In the only full week between the spring and summer semesters, I signed up for a NRA short-term gunsmithing course for Custom Accurizing on the Remington 700. The instructor was Thomas Marshal, who spent many years working with the Army Marksmanship Unit on theses rifles. I am splitting the work from this week into two sections and will cover all the preparation work in this post. While we received general instruction on these rifles and the things that can be done to them to improve the accuracy, the main focus of the course was to do a bedding job on a rifle. A good bedding will ensure there is full contact between the stock and the action and will prevent the action from moving around when the rifle is fired. I used a Remington 700 VLS with a 26″ heavy barrel from my collection that had no modifications. As always, I started by removing the action from the stock, removing the bolt and trigger system. As I did not intend to do any work on the action or barrel, there was no need to separate the barrel from the action.


Factory stock

Another option when bedding a rifle is to use pillar beds.
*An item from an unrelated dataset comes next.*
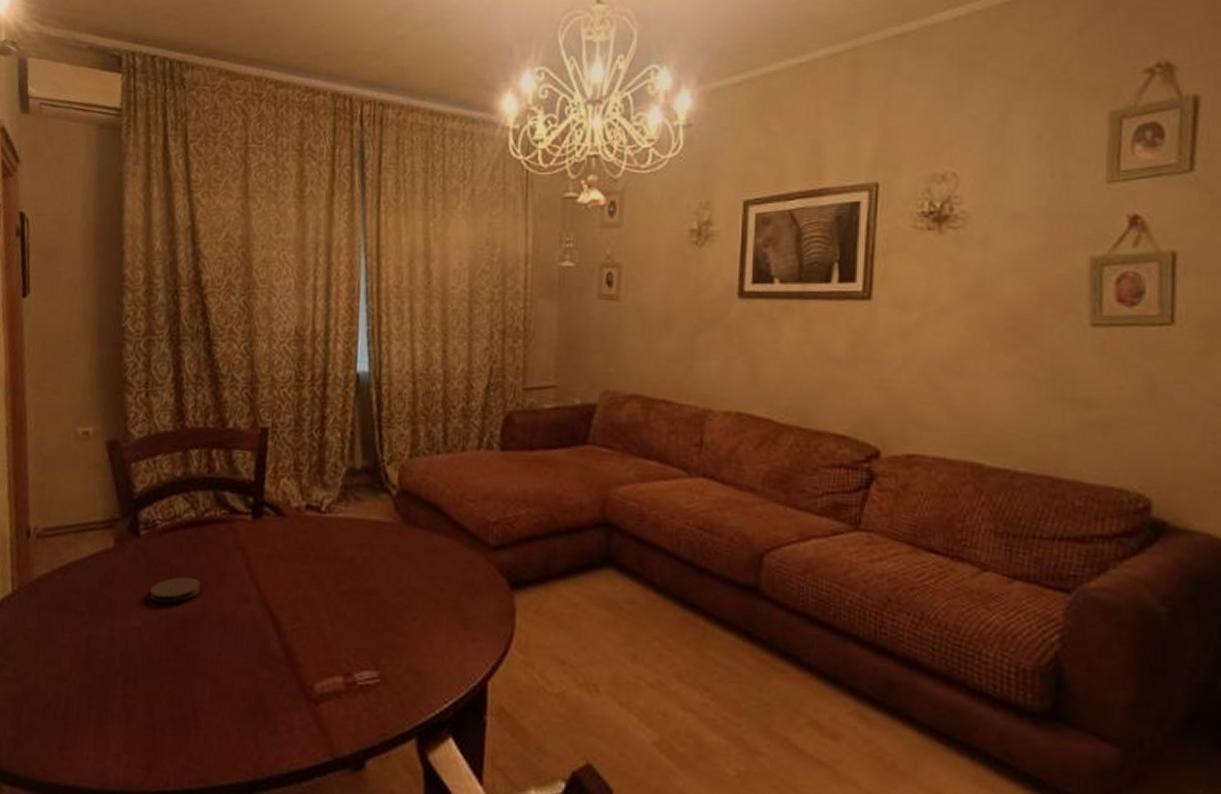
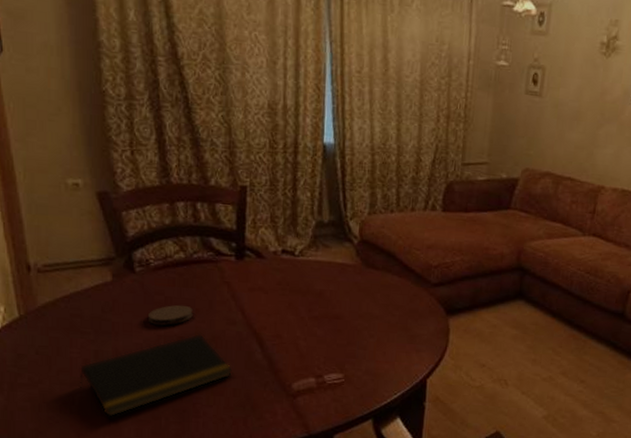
notepad: none [66,613,244,727] -> present [79,333,233,418]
These non compressible pieces are bedded into the stock. There are a variety of commercial pillar bedding components available on the market, but they can easily be made on a lathe. I made sure they were the correct length and then flattened the sides to prevent them from turning if they should happen to release from the bedding agent.


The next step was to tackle the factory stock and prepare it for the bedding compound. Most of this was done on a mill and involved removing small amounts of material from the stock. This is then filled in by the bedding compound. The square cuts from the endmill also give the bedding compound more surface area to adhere to. The area around the recoil lug is also enlarged. You can also see where I enlarged the original screw holes to fit the pillars.

Stock machined

I then applied tape to the stock to protect it from the bedding compound. The compound sticks to everything and is really hard when it sets so this is important. I also used spacers in the barrel channel to ensure the action goes squarely into the stock.

Fitting the action

Once I completed this, I started filling up all the large holes in the stock where components of the rifle would normally be. Yes, I used sponge to do that.

Preparing the stock

The action also needs some preparation. I mounted the pillars to the action and taped the front of the recoil lug. The rear of the recoil lug sits against the bedding material. In some of the following pictures, you will also see where the first part of the barrel is taped.

Preparing the action

Here is the stock ready for bedding. I do still need a small dam in the barrel channel to prevent compound going down the channel. You can also see the dam I made on the stock where the bolt handle goes. This is to prevent compound spilling down the side of the stock.

Stock ready for bedding

The action is now also ready for bedding. The parts of the action where we do not want any compound to go is filled in. This can be done with a few things, such as plumbers putty, silly putty or (in my case) Play Doh.